Performance de Maura Baiocchi autour de textes de Antonin Artaud.
Evoquer la longue figure glabre d'Antonin Artaud, ses mots incandescents jetés dans les flammes de la folie, son chemin torturé peuplé de cactus magiques et d'électrochocs, c'est déjà sortir de la banalité pour rejoindre ce singulier qui a nom poésie. Celui que Serge Gainsbourg rangeait parmi ses "affreux de la création", et qui fut l'halluciné Marat du "Napoléon" d'Abel Gance, est un de ces clochards célestes dont il faut périodiquement redécouvrir le n'importe quoi parcouru de fulgurances géniales. Pour cela, l'intrépide aura besoin d'un guide, lui aussi capable de se hisser sans hâte hors des chemins battus, quelqu'un d'improbable dont la présence deviendra immédiatement une évidence. Maura Baiocchi est de cette trempe. Béret sur la tête, visage grimé avec des sourcils proéminents et un nez rouge qui évoque autant le rhume persistant que le clown, trop habillée comme si elle sortait de la clinique de Rodez, elle arrive d'où on ne l'attendait pas : de l'arrière de la salle. Puis, elle rejoint lentement la scène, un cahier gribouillé de mots d'Artaud en mains, apostrophant quelques spectateurs, leur demandant parfois de lire une phrase.

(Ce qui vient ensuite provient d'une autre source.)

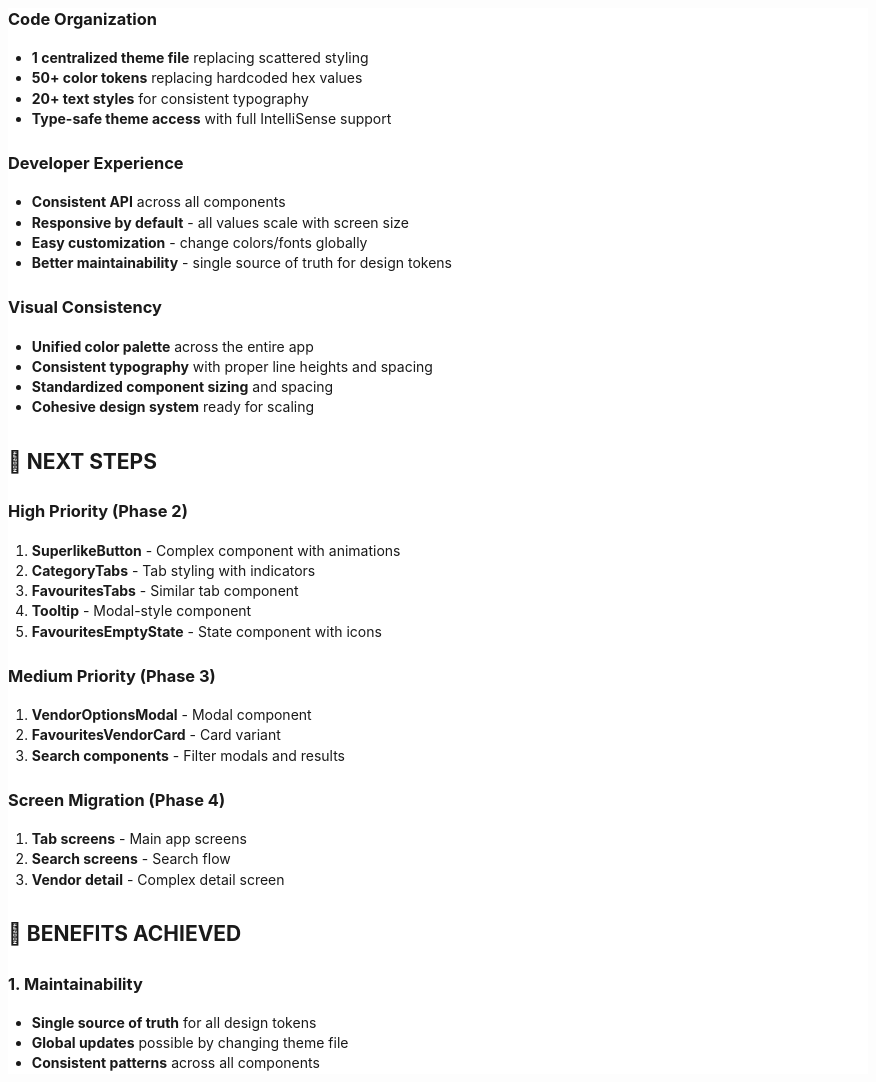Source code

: ### Code Organization

- **1 centralized theme file** replacing scattered styling
- **50+ color tokens** replacing hardcoded hex values
- **20+ text styles** for consistent typography
- **Type-safe theme access** with full IntelliSense support

### Developer Experience

- **Consistent API** across all components
- **Responsive by default** - all values scale with screen size
- **Easy customization** - change colors/fonts globally
- **Better maintainability** - single source of truth for design tokens

### Visual Consistency

- **Unified color palette** across the entire app
- **Consistent typography** with proper line heights and spacing
- **Standardized component sizing** and spacing
- **Cohesive design system** ready for scaling

## 🚀 NEXT STEPS

### High Priority (Phase 2)

1. **SuperlikeButton** - Complex component with animations
2. **CategoryTabs** - Tab styling with indicators
3. **FavouritesTabs** - Similar tab component
4. **Tooltip** - Modal-style component
5. **FavouritesEmptyState** - State component with icons

### Medium Priority (Phase 3)

1. **VendorOptionsModal** - Modal component
2. **FavouritesVendorCard** - Card variant
3. **Search components** - Filter modals and results

### Screen Migration (Phase 4)

1. **Tab screens** - Main app screens
2. **Search screens** - Search flow
3. **Vendor detail** - Complex detail screen

## 🎯 BENEFITS ACHIEVED

### 1. Maintainability

- **Single source of truth** for all design tokens
- **Global updates** possible by changing theme file
- **Consistent patterns** across all components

Entre Nosferatu et Pina Bausch, dans la langue du "Mômo", elle crée d'emblée un climat d'une étrange étrangeté. Il ne s'agira donc pas d'une lecture de textes, mais d'une performance autour de l'auteur du "Théâtre de la cruauté". Maura Baiocchi est "Madame Artaud", danseuse et sorcière brésilienne, actrice esquissant un ricanement, ou chuchotant un a-parte distancié. Imposant sa maîtrise sans jamais faire peur, elle a le pas léger et semble même voler parmi les vidéo-projections qui enrobent le mur de la scène. Peu à peu, les textes d'Artaud deviennent moins abscons, s'éclairent dans les hésitations savantes et les répétitions feintes de l'actrice pour trouver le juste mot. Le tout s'achèvera en interminable apothéose avec la conférence prononcée par Artaud au Vieux-Colombier en 1947. Revenu d'entre les morts après avoir subi les lubies électriques du Docteur Gaston Ferdière, le voilà livrant ses secrets déraisonnables. Maura Baiocchi est au-delà de l'incarnation. Terriblement duplice, elle est Artaud sans jamais cesser d'être l'actrice qui le joue. Leçon sur l'art de jouer, sa performance laissera pantois.
Qu'elle ait eu tort ou raison de surjouer Artaud, qu'elle ait provoqué de l'irritation ou de l'admiration, qu'elle ait laissé de marbre ou ému, plus rien n'a d'importance : les mots du "Mômo" ont atteint leur cible et c'est là sa prouesse essentielle et nécessaire.